Dataset entries
☆ ☆ ☆ ☆

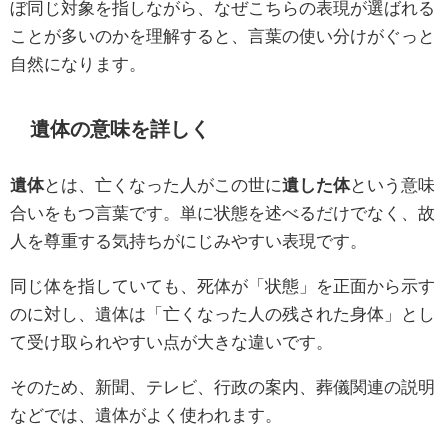
ぼ同じ対象を指しながら、なぜこちらの表現が選ばれる
ことが多いのかを理解すると、言葉の使い分けがぐっと
自然になります。
遺体の意味を詳しく
遺体
とは、亡くなった人がこの世に
遺した体
という意味
合いをもつ言葉です。単に状態を述べるだけでなく、故
人を尊重する気持ちがにじみやすい表現です。
同じ体を指していても、死体が「状態」を正面から示す
のに対し、遺体は「亡くなった人の残された身体」とし
て受け取られやすい点が大きな違いです。
そのため、新聞、テレビ、行政の案内、葬儀関連の説明
などでは、遺体がよく使われます。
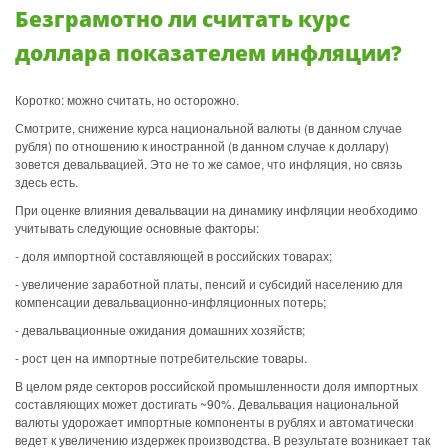
Безграмотно ли считать курс
доллара показателем инфляции?
Коротко: можно считать, но осторожно.
Смотрите, снижение курса национальной валюты (в данном случае
рубля) по отношению к иностранной (в данном случае к доллару)
зовется девальвацией. Это не то же самое, что инфляция, но связь
здесь есть.
При оценке влияния девальвации на динамику инфляции необходимо
учитывать следующие основные факторы:
- доля импортной составляющей в российских товарах;
- увеличение заработной платы, пенсий и субсидий населению для
компенсации девальвационно-инфляционных потерь;
- девальвационные ожидания домашних хозяйств;
- рост цен на импортные потребительские товары.
В целом ряде секторов российской промышленности доля импортных
составляющих может достигать ~90%. Девальвация национальной
валюты удорожает импортные компоненты в рублях и автоматически
ведет к увеличению издержек производства. В результате возникает так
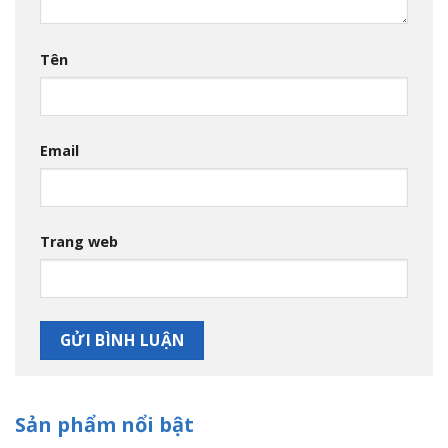
Tên
Email
Trang web
Sản phẩm nổi bật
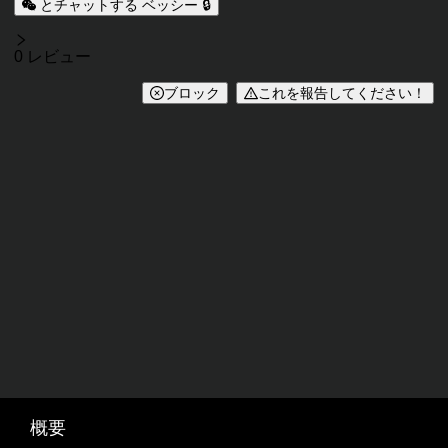
とチャットする ベッシー 🔒
レビュー
0 レビュー
ブロック
これを報告してください！
概要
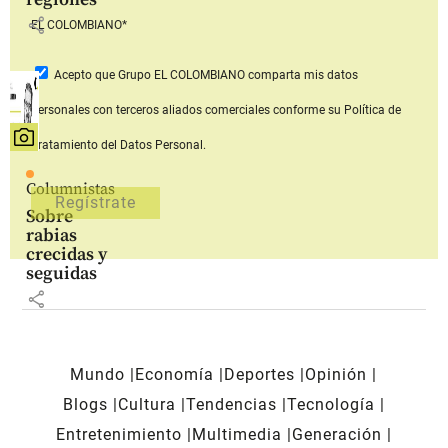
share
EL COLOMBIANO*
Acepto que Grupo EL COLOMBIANO
comparta mis datos
personales con terceros aliados comerciales
conforme su Política de
Tratamiento del Datos Personal.
Columnistas
Sobre
rabias
crecidas y
seguidas
share
Mundo
Economía
Deportes
Opinión
Blogs
Cultura
Tendencias
Tecnología
Entretenimiento
Multimedia
Generación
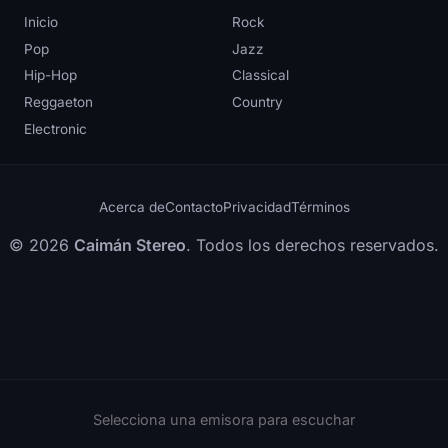
Inicio
Rock
Pop
Jazz
Hip-Hop
Classical
Reggaeton
Country
Electronic
Acerca de
Contacto
Privacidad
Términos
© 2026
Caimán Stereo
. Todos los derechos reservados.
Selecciona una emisora para escuchar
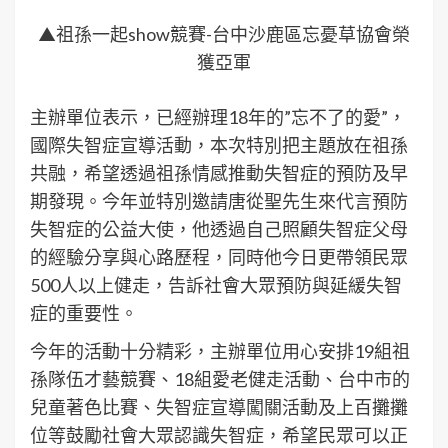
▲祖孫一起show競賽-台中沙鹿區忘憂草協會榮
獲亞軍
主辦單位表示，已經辦理18年的”忘不了的愛”，
國際失智症宣導活動，本次特別把主題放在祖孫
共融，希望透過祖孫情感推動失智症的預防及早
期發現。今年並特別邀請唐從聖先生來代言預防
失智症的公益大使，他透過自己照顧失智症父母
的經驗分享與心路歷程，同時他今日更帶領民眾
500人以上健走，告訴社會大眾預防與延緩失智
症的重要性。
今年的活動十分精彩，主辦單位用心安排19組祖
孫隊伍才藝競賽、18組愛老健走活動、台中市的
兒童著色比賽、失智症宣導闖關活動及上百攤攤
位等鼓勵社會大眾認識失智症，希望民眾可以正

☆ ☆ ☆ ☆

> [JOB ITEM]: Although pictures appear among the records above, write out exactly only the lines from the one that has "- рост цен на" through the one that has "comparta mis datos", and leave the pictures out.

> [ANSWER SECTION]:
- рост цен на импортные потребительские товары.
В целом ряде секторов российской промышленности доля импортных
составляющих может достигать ~90%. Девальвация национальной
валюты удорожает импортные компоненты в рублях и автоматически
ведет к увеличению издержек производства. В результате возникает так
Tên
Email
Trang web
Sản phẩm nổi bật
とチャットする ベッシー 🔒
レビュー
0 レビュー
ブロック
これを報告してください！
概要
share
EL COLOMBIANO*
Acepto que Grupo EL COLOMBIANO
comparta mis datos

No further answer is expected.